Where the listing below has a line with "California Proposition 65", write out exactly that line and every line after it, stopping after the line with "Keep accurate records".
● ● ● ● ●
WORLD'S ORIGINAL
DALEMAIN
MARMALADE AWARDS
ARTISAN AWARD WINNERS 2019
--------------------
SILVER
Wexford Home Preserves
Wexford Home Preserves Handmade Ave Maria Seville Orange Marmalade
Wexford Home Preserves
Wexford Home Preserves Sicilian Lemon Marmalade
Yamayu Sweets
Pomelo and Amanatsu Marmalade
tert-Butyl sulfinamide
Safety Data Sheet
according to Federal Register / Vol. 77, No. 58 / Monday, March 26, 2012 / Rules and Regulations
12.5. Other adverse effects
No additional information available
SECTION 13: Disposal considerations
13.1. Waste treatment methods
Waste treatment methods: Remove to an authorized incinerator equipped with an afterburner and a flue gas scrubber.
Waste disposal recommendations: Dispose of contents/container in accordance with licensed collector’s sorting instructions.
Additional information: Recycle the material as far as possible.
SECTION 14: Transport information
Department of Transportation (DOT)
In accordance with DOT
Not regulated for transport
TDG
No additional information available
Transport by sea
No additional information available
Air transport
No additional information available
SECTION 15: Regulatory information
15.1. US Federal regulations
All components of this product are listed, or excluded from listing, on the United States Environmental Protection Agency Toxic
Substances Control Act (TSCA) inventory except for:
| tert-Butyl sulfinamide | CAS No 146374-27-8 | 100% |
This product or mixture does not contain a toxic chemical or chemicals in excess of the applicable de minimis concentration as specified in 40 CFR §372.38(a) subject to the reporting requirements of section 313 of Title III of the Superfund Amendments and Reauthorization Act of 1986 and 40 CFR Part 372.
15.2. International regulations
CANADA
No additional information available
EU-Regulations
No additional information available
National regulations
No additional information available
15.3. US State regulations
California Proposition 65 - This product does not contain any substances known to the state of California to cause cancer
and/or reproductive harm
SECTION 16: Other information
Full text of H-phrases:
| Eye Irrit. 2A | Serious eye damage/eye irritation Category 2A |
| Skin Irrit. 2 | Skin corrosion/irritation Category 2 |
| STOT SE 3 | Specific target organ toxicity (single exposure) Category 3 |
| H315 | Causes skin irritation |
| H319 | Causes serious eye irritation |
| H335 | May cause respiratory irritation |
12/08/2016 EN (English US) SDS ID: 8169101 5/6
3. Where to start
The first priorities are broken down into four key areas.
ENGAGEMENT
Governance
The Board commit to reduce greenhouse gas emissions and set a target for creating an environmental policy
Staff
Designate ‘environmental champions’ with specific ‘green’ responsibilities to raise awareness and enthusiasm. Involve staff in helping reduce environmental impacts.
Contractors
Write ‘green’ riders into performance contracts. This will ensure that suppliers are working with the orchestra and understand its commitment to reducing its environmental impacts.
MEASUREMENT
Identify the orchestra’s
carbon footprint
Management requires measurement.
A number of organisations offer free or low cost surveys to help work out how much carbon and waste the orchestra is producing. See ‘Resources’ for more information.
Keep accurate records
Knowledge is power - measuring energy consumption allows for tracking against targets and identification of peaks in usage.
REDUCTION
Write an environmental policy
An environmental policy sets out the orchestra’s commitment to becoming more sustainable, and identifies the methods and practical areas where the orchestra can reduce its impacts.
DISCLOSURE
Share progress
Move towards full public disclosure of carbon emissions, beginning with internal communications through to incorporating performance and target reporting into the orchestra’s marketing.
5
● ● ● ● ●
Reply ▸
California Proposition 65 - This product does not contain any substances known to the state of California to cause cancer
and/or reproductive harm
SECTION 16: Other information
Full text of H-phrases:
| Eye Irrit. 2A | Serious eye damage/eye irritation Category 2A |
| Skin Irrit. 2 | Skin corrosion/irritation Category 2 |
| STOT SE 3 | Specific target organ toxicity (single exposure) Category 3 |
| H315 | Causes skin irritation |
| H319 | Causes serious eye irritation |
| H335 | May cause respiratory irritation |
12/08/2016 EN (English US) SDS ID: 8169101 5/6
3. Where to start
The first priorities are broken down into four key areas.
ENGAGEMENT
Governance
The Board commit to reduce greenhouse gas emissions and set a target for creating an environmental policy
Staff
Designate ‘environmental champions’ with specific ‘green’ responsibilities to raise awareness and enthusiasm. Involve staff in helping reduce environmental impacts.
Contractors
Write ‘green’ riders into performance contracts. This will ensure that suppliers are working with the orchestra and understand its commitment to reducing its environmental impacts.
MEASUREMENT
Identify the orchestra’s
carbon footprint
Management requires measurement.
A number of organisations offer free or low cost surveys to help work out how much carbon and waste the orchestra is producing. See ‘Resources’ for more information.
Keep accurate records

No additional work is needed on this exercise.